Additionally, the court opined, the FASA bar only relates to the issuance or proposed issuance of a task order. The fact that an agency has proposed to use an IDIQ as a procurement vehicle is not the same as issuing a task order. The plaintiffs were not challenging a solicitation for a task order or the award of a task order. The FASA bar was inapplicable to the challenge of an agency’s selection of a task order vehicle.

Moreover, the court continued, the FASA bar only prevents challenges “in connection” with a task order. The allegation that the Army failed to conduct a Rule of Two analysis was not conceptually or temporally connected to the issuance of a task order. When an agency refuses to perform a Rule of Two analysis, that does not mean it will necessarily elect to make a task order award. In fact, the agency may solicit the working utilizing procurements that don’t even contemplate task orders. There is no necessary connection between the Rule of Two analysis and the issuance of a task order.

Turning to the merits of the suit, the court found that the cancellation decision was irrational because Army failed to provide a reasonable explanation for its decision. Courts are authorized to set aside agency action when the record fails to articulate a rational connection between the facts found and the decision made. In this case, the Army cancelled the solicitation on the grounds that it would save time and money. But the court found that the Army’s rationale was bereft of any specific context or factual detail that would support these generalized assertions and naked conclusions. Agencies must “show their work” when making a decision. Indeed, the court noted, if it were to accept the Army’s “time-and-money-saved” allegations at face value, the government could always include that catch-all at the end of a decision to justify any solicitation cancellation.

The court also found that the agency failed to comply with the Rule of Two. The Rule of Two—codified at FAR 19.502-2(b)—provides that agencies shall set aside any acquisition when at least two small businesses can make an offer at reasonable prices. The Rule of Two applies to “any acquisition”. The cancelled solicitation were themselves acquisitions. The continued need for the requirements in those solicitations were either an in-process acquisition or a new acquisition. Either way, the Rule of Two applies. Even if the other IDIQ had a small business component, this did not obviate the Army’s obligation to conduct a Rule of Two analysis.

Having found that the Tolliver and PTP had prevailed on the merits, the court also determined they were entitled to injunctive relief. The plaintiffs had been harmed by the cancellation by losing the opportunity to compete and profit from the cancelled solicitations. While the government alleged that the continued used of the FSS contracts would be onerous, this alleged harm did not outweigh the harm to the plaintiffs.
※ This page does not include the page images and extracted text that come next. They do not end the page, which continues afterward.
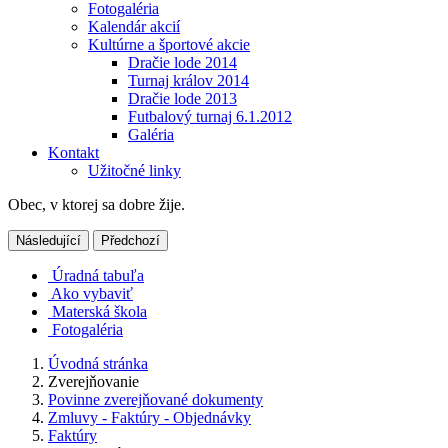
Fotogaléria
Kalendár akcií
Kultúrne a športové akcie
Dračie lode 2014
Turnaj králov 2014
Dračie lode 2013
Futbalový turnaj 6.1.2012
Galéria
Kontakt
Užitočné linky
Obec, v ktorej sa dobre žije.
Následující
Předchozí
Úradná tabuľa
Ako vybaviť
Materská škola
Fotogaléria
Úvodná stránka
Zverejňovanie
Povinne zverejňované dokumenty
Zmluvy - Faktúry - Objednávky
Faktúry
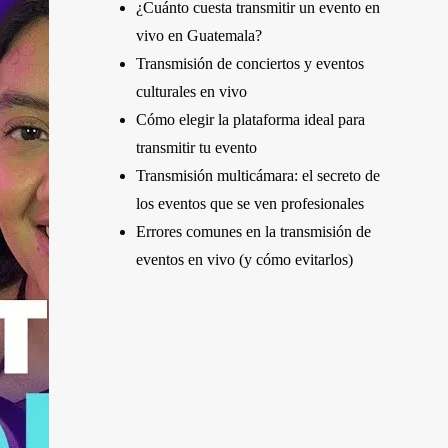
¿Cuánto cuesta transmitir un evento en
vivo en Guatemala?
Transmisión de conciertos y eventos
culturales en vivo
Cómo elegir la plataforma ideal para
transmitir tu evento
Transmisión multicámara: el secreto de
los eventos que se ven profesionales
Errores comunes en la transmisión de
eventos en vivo (y cómo evitarlos)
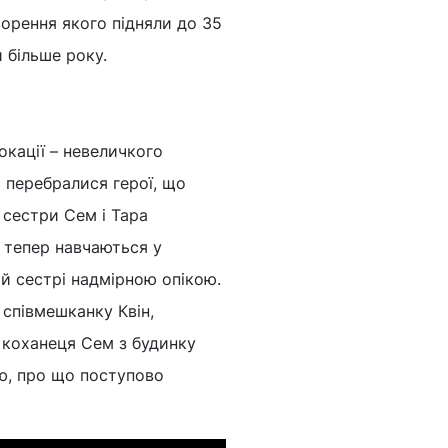
ворення якого підняли до 35
 більше року.
окації – невеличкого
 перебралися герої, що
 сестри Сем і Тара
х тепер навчаються у
й сестрі надмірною опікою.
 співмешканку Квін,
о коханеця Сем з будинку
ею, про що поступово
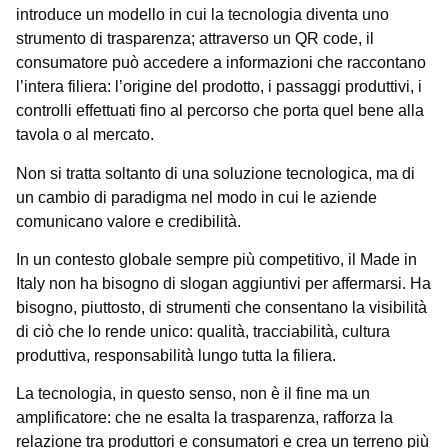
introduce un modello in cui la tecnologia diventa uno
strumento di trasparenza; attraverso un QR code, il
consumatore può accedere a informazioni che raccontano
l’intera filiera: l’origine del prodotto, i passaggi produttivi, i
controlli effettuati fino al percorso che porta quel bene alla
tavola o al mercato.
Non si tratta soltanto di una soluzione tecnologica, ma di
un cambio di paradigma nel modo in cui le aziende
comunicano valore e credibilità.
In un contesto globale sempre più competitivo, il Made in
Italy non ha bisogno di slogan aggiuntivi per affermarsi. Ha
bisogno, piuttosto, di strumenti che consentano la visibilità
di ciò che lo rende unico: qualità, tracciabilità, cultura
produttiva, responsabilità lungo tutta la filiera.
La tecnologia, in questo senso, non è il fine ma un
amplificatore: che ne esalta la trasparenza, rafforza la
relazione tra produttori e consumatori e crea un terreno più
Plaintiff, The Tolliver Group is represented by Jon D. Levin, W. Brad English, Emily J. Chancey, and Michael W. Rich of Maynard, Cooper & Gale, PC. Plaintiff People, Technology and Processes by Craig A. Holman and Nathaniel E. Castellano of Arnold & Porter Kaye Scholer LLP. The government is represented by David R. Pehlke, Jeffrey Bossert Clark, Robert E. Kirschman, Jr., and Douglas K. Mickle of the Department of Justice.